== QUESTIONS ON THE MATERIAL ==
A – In the thread about pet smell and diet, retype everything from "I had my rats" down to "but not always.".
B – Name each different username that posts in the thread about pet smell and diet, listing each one once.

# Diet affects smell, right?



## Rumy91989 (Dec 31, 2012)

I know it does in rats. I'm assuming that's the same for mice? I'm house-sitting three female mice for a friend and I had them in the living room because I just assumed they wouldn't smell too bad, and they're WORSE than my two guys (who, while they've gotten better, still smell AWFUL). Could it be because she has them eating Kaytee lab blocks? If so, if I started feeding them the diet I'm feeding my boys, how quickly could the smell improve? I don't really want to put them in the den because I have an irrational fear of accidental litters, but good golly my house reeks of rotten dorito mouse stench right now. :/


----------



## zurfaces (Jan 16, 2013)

I had my rats on kaytee for a really long time like 8 months. They didn't really smell that bad? I then switched to HT and it's about the same honestly. I adopted two girls from a rescue who fed them mazuri well they had the nastiest doodies ever. I emptied their litter pan daily lol. Since switching to HT they smell better. I really can't say that I noticed any difference switching my girls from kaytee to HT though. Sometimes their cage smells like a swamp but not always.


----------



## Roxy the Rat (Apr 7, 2013)

Honestly, that's mainly just mice in general. I had mice on and off for years, and they basically all smelled relatively bad. I think I may have had one of two which didn't smell bad, but most of them did. I think it really just depends mainly on the mice themselves, and as far as I know there isn't much that you can do about it.


Sent from Petguide.com Free App


----------



## zurfaces (Jan 16, 2013)

Lol might have helped if I read instead of skimmed! I have no clue about mice


----------



## Isamurat (Jul 27, 2012)

Mice do smell very strongly, just be grateful males are worse. Its quite a distintive smell too, its not that there dirty, thats just there smell. There may be some element of it that there getting too high protien food or similar, but without knowing them it would be hard to tell. I also dont know how good or bad kaytee is for mice. Its not available here and the best miuse dieta im aware of over here are homemade.


----------



## 3 ratties (Apr 6, 2013)

Mice do smell worse than rats in my opinion, If your friend is okay with you trying them on a new diet, it couldnt hurt


----------

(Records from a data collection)
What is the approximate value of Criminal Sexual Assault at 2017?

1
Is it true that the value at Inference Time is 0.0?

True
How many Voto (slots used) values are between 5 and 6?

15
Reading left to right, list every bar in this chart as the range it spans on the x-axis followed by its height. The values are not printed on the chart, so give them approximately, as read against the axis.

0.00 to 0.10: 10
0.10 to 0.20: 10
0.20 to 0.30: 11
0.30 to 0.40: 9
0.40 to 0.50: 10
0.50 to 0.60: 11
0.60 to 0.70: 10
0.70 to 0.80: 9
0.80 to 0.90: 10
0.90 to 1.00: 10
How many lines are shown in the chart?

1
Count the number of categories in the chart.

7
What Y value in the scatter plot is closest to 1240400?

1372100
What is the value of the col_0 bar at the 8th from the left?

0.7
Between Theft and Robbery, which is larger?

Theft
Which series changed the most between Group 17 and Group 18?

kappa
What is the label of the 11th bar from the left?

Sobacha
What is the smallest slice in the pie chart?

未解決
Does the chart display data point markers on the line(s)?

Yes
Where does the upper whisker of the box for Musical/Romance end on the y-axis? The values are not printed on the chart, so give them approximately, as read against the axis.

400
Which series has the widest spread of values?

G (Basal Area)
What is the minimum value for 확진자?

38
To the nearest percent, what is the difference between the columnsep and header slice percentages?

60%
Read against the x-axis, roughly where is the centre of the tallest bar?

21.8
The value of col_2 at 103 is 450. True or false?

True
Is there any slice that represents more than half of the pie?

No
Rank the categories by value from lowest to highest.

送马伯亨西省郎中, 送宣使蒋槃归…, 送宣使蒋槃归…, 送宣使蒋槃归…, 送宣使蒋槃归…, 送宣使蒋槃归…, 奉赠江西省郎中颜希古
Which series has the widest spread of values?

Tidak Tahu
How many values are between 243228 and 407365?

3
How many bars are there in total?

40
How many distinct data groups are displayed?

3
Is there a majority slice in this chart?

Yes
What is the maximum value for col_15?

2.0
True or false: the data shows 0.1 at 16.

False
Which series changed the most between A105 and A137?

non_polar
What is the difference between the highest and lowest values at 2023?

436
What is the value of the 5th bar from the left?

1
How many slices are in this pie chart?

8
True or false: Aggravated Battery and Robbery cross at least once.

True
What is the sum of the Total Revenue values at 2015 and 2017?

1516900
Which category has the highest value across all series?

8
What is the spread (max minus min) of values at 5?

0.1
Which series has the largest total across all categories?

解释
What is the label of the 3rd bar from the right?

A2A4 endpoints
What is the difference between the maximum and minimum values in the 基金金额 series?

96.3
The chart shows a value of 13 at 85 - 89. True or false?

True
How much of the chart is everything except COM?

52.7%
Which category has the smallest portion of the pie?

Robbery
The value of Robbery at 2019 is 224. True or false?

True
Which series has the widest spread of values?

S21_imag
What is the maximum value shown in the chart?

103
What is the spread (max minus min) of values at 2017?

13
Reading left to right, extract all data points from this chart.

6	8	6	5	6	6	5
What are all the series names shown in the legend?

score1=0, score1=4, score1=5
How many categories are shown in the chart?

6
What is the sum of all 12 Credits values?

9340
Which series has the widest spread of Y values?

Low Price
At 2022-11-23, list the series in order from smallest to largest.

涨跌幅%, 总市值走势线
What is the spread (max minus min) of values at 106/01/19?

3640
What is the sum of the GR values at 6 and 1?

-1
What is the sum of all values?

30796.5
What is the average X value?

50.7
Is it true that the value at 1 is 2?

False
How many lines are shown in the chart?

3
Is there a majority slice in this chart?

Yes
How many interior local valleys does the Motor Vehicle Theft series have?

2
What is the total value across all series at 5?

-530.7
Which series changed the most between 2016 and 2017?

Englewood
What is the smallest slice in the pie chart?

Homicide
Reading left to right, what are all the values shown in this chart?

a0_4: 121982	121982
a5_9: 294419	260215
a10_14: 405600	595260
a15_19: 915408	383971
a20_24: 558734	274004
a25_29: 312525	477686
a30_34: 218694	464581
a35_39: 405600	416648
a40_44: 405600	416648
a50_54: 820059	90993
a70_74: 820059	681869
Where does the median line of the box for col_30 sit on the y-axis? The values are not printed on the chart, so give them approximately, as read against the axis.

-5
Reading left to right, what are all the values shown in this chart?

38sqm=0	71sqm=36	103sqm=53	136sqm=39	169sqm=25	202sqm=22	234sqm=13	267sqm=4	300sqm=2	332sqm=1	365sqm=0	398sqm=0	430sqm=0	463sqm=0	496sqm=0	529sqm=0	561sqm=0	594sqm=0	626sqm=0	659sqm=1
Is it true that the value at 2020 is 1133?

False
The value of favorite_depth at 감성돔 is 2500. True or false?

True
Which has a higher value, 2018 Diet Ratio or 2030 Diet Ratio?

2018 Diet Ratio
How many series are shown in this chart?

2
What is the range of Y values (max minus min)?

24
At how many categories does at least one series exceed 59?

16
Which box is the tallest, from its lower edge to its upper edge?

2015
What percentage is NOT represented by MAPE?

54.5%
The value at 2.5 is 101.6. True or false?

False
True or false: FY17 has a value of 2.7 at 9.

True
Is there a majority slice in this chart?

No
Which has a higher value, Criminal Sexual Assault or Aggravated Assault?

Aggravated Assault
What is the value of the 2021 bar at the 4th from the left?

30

== EXPECTED RESULTS ==
A –
I had my rats on kaytee for a really long time like 8 months. They didn't really smell that bad? I then switched to HT and it's about the same honestly. I adopted two girls from a rescue who fed them mazuri well they had the nastiest doodies ever. I emptied their litter pan daily lol. Since switching to HT they smell better. I really can't say that I noticed any difference switching my girls from kaytee to HT though. Sometimes their cage smells like a swamp but not always.

B –
Rumy91989
zurfaces
Roxy the Rat
Isamurat
3 ratties